Supplied passage —
* * * * * * * * *

John Stephen, Jacket, c. 1967, Los Angeles County Museum of Art, gift of the Costume Council in memory of Maryon Lears

Reigning Men: Fashion In Menswear, 1715–2015

May 17, 2016
Sharon S. Takeda, Senior Curator and Department Head
Clarissa M. Esguerra, Assistant Curator

Histories of fashion have tended to focus primarily on womenswear, with menswear often appearing as little more than a side note to the main story. LACMA, like most encyclopedic art museums with historic and modern fashion collections, has frequently lavished attention on collecting, researching, publishing, and exhibiting women’s dress while largely neglecting menswear. Seduced by the obvious dramatic changes of the fashionable female silhouette over the course of history, the seemingly more subtle changes of men’s fashions have often been overlooked.

Reigning Men: Fashion in Menswear, 1715–2015 aims to directly challenge the equation of fashion with femininity in this survey spanning three hundred years of fashionable men’s dress. The exhibition highlights the dramatic changes that have shaped menswear from past to present, from the eighteenth-century male aristocrat who wore a three-piece suit conspicuous in make and style and equally as lavish as the opulent dress of his female counterpart; to the nineteenth-century “dandy,” who made famous a more refined brand of expensive elegance which became the hallmark of Savile Row; to the mid-twentieth-century “mod” who relished the colorful and modern styles of Carnaby Street; and, recently, to the twenty-first-century man who continues to redefine today’s notions of masculinity.


Three-piece Court Suit, c. 1760, Los Angeles County Museum of Art, purchased with funds provided by Suzanne A. Saperstein and Michael and Ellen Michelson, with additional funding from the Costume Council, the Edgerton Foundation, Gail and Gerald Oppenheimer, Maureen H. Shapiro, Grace Tsao, and Lenore and Richard Wayne

The concept of this exhibition began in 2007, when LACMA acquired a major collection of European fashionable dress for men, women, and children through munificent contributions from Suzanne A. Saperstein and Michael and Ellen A. Michelson, with additional support from the museum’s Costume Council, the Edgerton Foundation, Gail and Gerald Oppenheimer, Maureen H. Shapiro, Grace Tsao, and Lenore and Richard Wayne. While unpacking and cataloguing this trove—which ranged from the eighteenth through the early twentieth centuries—we found that it included a remarkably strong and compelling assemblage of menswear. The idea to organize a future exhibition devoted to menswear immediately came to mind, as did its title: Reigning Men.

* * * * * * * * *

Data segment —

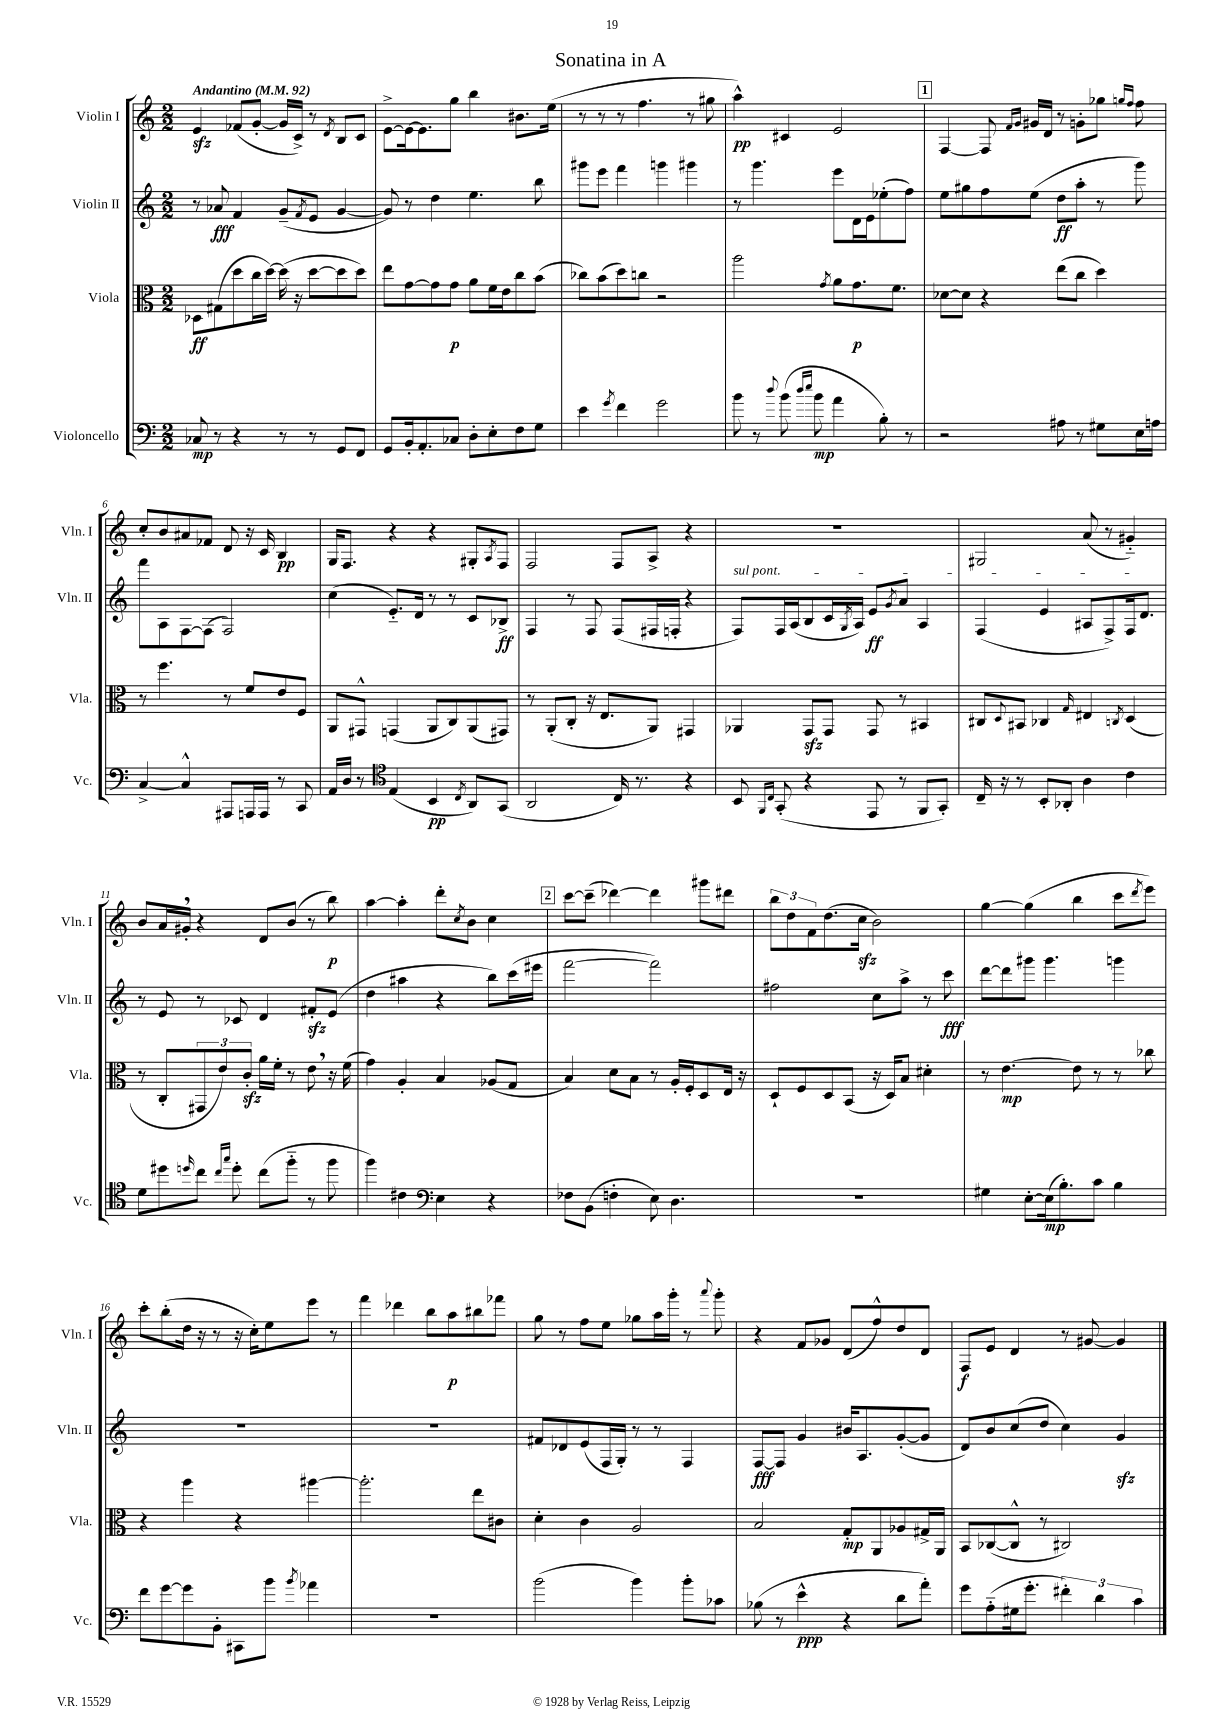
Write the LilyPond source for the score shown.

* * * * * * * * *

Extract everything from "May 17, 2016" down to "often been overlooked." in the menswear exhibition text. The listing above was taken from a separate source.

Response below —
May 17, 2016
Sharon S. Takeda, Senior Curator and Department Head
Clarissa M. Esguerra, Assistant Curator

Histories of fashion have tended to focus primarily on womenswear, with menswear often appearing as little more than a side note to the main story. LACMA, like most encyclopedic art museums with historic and modern fashion collections, has frequently lavished attention on collecting, researching, publishing, and exhibiting women’s dress while largely neglecting menswear. Seduced by the obvious dramatic changes of the fashionable female silhouette over the course of history, the seemingly more subtle changes of men’s fashions have often been overlooked.